Monday, September 19, 2016

Das Reboot: How German Football Reinvented Itself and Conquered the World

Das Reboot, by Raphael Honigstein, tells the story about German football leading up to their incredible victory in the World Cup of 2014. Many forget that up to 2014 Germany had not won a major football title since 1996, despite being one of the great powers of World football. Although they had made the 2002 World Cup final (which they lost 0-2 to Brazil) German football was in crisis since their last major tournament victory in the 1996 Euro.
In 1998 Germany had been eliminated from the World Cup in humiliating fashion by Croatia, and in 2000 and 2004 they had fallen in the group stages of the Euro. This was not the Germany that everyone expected to win, not least themselves. Amid the need for change two sides faced one another, the conservatives that argued that German football should continue with its values and style that had before led them to victories, and a more reformist group of coaches and football managers that wanted to adapt German football to a modern attacking style, and not least to a changing Germany. The book traces the likes of Dietrich Weise, who helped set up a reformed youth system for spotting and nurturing talent, including working with schools, in that footballers should also have education, as aptly put by Volker Kersting, the youth director at Mainz (one of the clubs that gave birth to much of the renewed focus): “...the brain is the most important thing a footballer possesses. What doesn't happen upstairs can't happen down below at the feet either.” But Weise was not alone; a notable a group of reformist managers who promoted youth and a new style at club level, Ralf Rangnick, Jurgen Klopp, Thomass Tuchel and Mattias Sammer, all had important roles in the transition of German football.
 The 2006 World Cup in Germany plays a central role in the tale. Jurgen Klinsmann became the unlikely manager who wanted to change German football. As much as ever, Germany had to win the World Cup at home, but when they didn't, it was not a catastrophe.
Quite on the contrary: the 2006 team became one of the most popular teams of German history. Its attacking style, flat hierarchy, relaxed attitude and friendly players became a symbol of a marvelous World Cup, greatly described in the documentary “Ein Sommermärchen”.
In 2006 football in Germany was no longer about winning only, but captured the wider imagination of Germans.
Germany built on the 2006 World Cup “success” for the following years. Under Klinsmann's assistant, Joachim Low, they continued building on the attacking style and involving players in decision-making. In 2008 and 2010 they lost the Euro final and World Cup semifinal, respectively, to the best Spanish side of all time. In 2012 they lost in the Euro semifinal to Italy, but one could already see the potential of a technically skilled and confident team before the 2014 World Cup. The fruits of the focus on youth could already be seen in 2009, when German youth sides, who had never performed well, in one year won the u-17, u-19 and u-21 European championships. The victories counted up to 10 players who would eventually be part of the 2014 triumph.
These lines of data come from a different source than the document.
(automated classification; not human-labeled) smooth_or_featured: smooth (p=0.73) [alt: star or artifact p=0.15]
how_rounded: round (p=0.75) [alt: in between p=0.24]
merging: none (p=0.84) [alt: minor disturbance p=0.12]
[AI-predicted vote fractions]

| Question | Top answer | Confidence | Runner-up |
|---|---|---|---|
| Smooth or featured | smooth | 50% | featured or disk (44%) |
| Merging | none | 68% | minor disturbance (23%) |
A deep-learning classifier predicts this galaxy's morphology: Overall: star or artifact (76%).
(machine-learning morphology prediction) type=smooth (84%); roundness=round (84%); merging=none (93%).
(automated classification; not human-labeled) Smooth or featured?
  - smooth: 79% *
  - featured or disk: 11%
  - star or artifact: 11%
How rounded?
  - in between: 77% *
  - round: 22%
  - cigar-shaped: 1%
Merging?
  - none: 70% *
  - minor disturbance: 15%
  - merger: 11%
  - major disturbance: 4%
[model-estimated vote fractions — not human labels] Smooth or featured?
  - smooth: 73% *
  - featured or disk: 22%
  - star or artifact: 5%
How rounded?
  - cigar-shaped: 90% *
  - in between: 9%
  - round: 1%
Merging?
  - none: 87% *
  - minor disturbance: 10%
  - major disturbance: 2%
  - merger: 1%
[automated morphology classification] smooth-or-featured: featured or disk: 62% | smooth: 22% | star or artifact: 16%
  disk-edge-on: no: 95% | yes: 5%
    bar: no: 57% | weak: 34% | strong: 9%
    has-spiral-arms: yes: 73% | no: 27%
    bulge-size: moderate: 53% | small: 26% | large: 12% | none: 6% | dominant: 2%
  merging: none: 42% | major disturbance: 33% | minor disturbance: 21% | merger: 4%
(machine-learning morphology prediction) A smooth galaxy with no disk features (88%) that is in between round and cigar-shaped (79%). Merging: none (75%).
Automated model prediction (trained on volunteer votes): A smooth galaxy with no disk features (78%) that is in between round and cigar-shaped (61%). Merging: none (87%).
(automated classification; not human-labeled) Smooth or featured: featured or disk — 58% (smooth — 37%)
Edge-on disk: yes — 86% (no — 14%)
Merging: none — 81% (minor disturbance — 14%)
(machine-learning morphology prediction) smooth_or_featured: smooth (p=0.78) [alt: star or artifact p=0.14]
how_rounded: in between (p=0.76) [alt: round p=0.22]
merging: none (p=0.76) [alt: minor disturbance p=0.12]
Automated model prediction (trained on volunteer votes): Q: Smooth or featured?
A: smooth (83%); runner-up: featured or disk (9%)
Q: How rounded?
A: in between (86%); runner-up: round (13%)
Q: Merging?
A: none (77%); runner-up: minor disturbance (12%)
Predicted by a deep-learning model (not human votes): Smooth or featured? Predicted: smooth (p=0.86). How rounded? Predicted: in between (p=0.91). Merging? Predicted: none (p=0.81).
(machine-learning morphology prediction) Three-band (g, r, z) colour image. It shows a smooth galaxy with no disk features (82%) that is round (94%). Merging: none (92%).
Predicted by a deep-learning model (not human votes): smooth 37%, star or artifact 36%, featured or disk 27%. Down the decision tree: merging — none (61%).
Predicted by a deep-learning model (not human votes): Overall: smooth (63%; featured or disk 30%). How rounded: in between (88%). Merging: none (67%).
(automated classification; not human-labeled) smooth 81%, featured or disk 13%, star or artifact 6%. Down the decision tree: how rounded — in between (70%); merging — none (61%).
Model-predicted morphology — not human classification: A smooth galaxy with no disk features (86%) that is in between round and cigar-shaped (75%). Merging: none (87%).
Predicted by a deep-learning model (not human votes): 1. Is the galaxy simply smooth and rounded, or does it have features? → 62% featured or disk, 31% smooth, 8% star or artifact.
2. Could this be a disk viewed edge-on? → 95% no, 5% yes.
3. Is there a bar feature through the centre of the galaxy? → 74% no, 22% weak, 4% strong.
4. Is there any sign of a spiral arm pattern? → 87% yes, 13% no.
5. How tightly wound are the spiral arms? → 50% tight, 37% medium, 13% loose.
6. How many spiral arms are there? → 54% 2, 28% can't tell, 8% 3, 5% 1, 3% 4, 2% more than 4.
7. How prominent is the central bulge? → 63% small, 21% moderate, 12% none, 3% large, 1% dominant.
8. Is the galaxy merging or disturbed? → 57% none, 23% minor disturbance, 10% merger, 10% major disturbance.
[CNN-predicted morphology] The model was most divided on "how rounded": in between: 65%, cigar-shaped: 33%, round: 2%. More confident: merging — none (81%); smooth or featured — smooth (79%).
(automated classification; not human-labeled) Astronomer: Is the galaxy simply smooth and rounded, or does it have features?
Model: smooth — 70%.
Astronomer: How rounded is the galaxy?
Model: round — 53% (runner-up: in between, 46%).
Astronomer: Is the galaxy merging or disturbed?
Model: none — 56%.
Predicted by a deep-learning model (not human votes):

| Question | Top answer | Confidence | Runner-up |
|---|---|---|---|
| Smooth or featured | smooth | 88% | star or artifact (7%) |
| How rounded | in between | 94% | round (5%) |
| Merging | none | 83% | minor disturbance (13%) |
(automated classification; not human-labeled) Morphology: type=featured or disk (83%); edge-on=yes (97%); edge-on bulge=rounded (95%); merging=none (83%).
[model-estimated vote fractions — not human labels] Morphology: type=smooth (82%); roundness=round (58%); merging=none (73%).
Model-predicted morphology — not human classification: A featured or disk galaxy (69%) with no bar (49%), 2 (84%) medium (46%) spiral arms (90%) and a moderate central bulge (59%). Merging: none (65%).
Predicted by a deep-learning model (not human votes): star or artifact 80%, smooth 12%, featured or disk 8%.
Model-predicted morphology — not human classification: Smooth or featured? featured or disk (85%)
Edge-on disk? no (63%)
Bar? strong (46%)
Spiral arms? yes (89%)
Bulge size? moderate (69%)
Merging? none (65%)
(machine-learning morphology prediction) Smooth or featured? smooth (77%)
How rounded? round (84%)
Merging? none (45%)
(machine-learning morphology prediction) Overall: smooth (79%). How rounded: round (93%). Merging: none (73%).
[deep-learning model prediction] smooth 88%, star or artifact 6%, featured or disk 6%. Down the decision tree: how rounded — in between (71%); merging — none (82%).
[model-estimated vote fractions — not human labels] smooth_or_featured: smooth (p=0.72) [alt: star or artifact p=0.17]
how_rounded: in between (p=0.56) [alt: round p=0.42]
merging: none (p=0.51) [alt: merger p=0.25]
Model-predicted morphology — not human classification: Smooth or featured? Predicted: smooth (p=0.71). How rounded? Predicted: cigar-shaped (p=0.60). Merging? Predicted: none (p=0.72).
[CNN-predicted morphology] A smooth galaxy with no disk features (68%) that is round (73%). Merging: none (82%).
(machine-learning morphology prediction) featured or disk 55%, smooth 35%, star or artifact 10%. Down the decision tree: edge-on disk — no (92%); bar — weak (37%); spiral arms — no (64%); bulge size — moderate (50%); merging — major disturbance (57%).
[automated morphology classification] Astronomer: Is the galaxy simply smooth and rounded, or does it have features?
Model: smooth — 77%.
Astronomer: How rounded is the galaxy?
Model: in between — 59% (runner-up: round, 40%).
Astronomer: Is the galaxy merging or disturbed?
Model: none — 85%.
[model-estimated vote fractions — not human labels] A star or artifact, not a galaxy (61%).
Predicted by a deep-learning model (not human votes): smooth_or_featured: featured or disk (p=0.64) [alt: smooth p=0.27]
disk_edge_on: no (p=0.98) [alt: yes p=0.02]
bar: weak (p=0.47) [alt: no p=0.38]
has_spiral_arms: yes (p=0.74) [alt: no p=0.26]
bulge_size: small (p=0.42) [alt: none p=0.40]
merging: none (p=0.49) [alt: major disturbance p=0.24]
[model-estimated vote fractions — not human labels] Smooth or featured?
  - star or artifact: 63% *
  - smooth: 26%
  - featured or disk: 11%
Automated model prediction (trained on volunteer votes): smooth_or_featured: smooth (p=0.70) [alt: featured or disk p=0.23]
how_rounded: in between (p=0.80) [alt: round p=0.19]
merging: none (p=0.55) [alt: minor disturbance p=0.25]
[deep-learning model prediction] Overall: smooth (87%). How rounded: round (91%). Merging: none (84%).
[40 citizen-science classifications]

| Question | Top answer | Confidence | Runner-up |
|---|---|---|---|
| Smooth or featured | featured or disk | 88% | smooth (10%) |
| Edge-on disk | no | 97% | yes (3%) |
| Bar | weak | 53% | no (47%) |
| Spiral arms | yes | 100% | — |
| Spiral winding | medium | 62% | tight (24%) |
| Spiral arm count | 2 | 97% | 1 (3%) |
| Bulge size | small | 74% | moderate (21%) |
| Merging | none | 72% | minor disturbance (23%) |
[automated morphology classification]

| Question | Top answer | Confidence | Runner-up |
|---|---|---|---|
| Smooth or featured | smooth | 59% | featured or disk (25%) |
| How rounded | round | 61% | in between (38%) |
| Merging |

The book is excellent as it inter-changes chapters on the background, and then the actual build-up to the 2014 final at the Maracana. Each of the major matches gets a chapter, with the matches against Algeria and Brazil standing out. Against Algeria, Germany was under enormous pressure against a team that had read well their style. Goalkeeper Manuel Neuer saved Germany, who in the end with patience and ball possession wore down the brave Algerians.
For the Brazil-Germany semi-final it is interesting it is to read how the German team had studied Brazil's weaknesses. Brazil had indeed not been strong in the tournament, and the Germans downplayed their chances, while knowing that the South Americans were under enormous pressure to win the World Cup at home; a pressure that the Germans had themselves been under in 2006.
The description of the final is fascinating, also considering that it was never a given that Germany would win; Argentina had one of the best teams in the world, and had it not been for Higuain's misses history might well have been different... The description of Mario Gotze's winning goal is excellent. Gotze himself a fruit of the youth system and an avid user of a computer simulation where players were made to repeat a move similar to the goal move, becomes in the book the ultimate proof of the successful transformation of German football.
I liked the book because unlike many other books it does not go into gossiping or some pseudo-psychological analysis of people. The focus is on football. In that regard it may be too detailed for the un-initiated. The book requires some prior knowledge of older German players, results and teams, or one will have a difficult time appreciating all the changes and details. But f you have that knowledge and an interest beyond German football, and also on football in general (I could not stop thinking why Brazil has not engaged in similar reforms that are very needed), this is a great book.